Where payment is made to compensate a person for cancellation of a contract which does not affect the trading structure of his business or deprive him of what in substance is his source of come, termination of the contract being a normal incident of the business, and such cancellation leaves him free to carry on his trade (freed from the contract terminated), the receipt is revenue; where by the cancellation of an agency, the trading structure of the assessee is impaired, or such cancellation results in loss of what may be regarded as the source of the assessee's income, the payment made to compensate for cancellation of the agency agreement is normally a capital receipt."

13. As noted earlier, the said decision of the Supreme Court has been noted by the later decision of the Supreme Court in Gangadhar's case [1972] 86 ITR 19.

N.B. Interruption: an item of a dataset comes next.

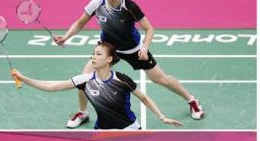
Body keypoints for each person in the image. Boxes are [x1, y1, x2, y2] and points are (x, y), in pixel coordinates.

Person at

14. As we have discussed earlier, in the absence of the peculiar facts which existed in the case before the Supreme Court in Gangadhar's case [1972] 86 ITR 19, the ration of the earlier decision of the Supreme Court in Kettlewell's case [1964] 53 ITR 261 would squarely get attracted to the facts of the present case. It cannot be doubted that, because of reduction of the share of the assessee in the reconstituted firm from 36 per cent to 5 per cent the trading structure of the assessee was impaired and such cancellation would result in proportionate loss of an income-yielding asset. Consequently, the payment made to him as compensation for such impairment has to be treated as a capital receipt.

15. For all these reasons, therefore, the question referred to us for our opinion is answered in the affirmative, in favour of the assessee and against the Revenue. There will be no order as to costs.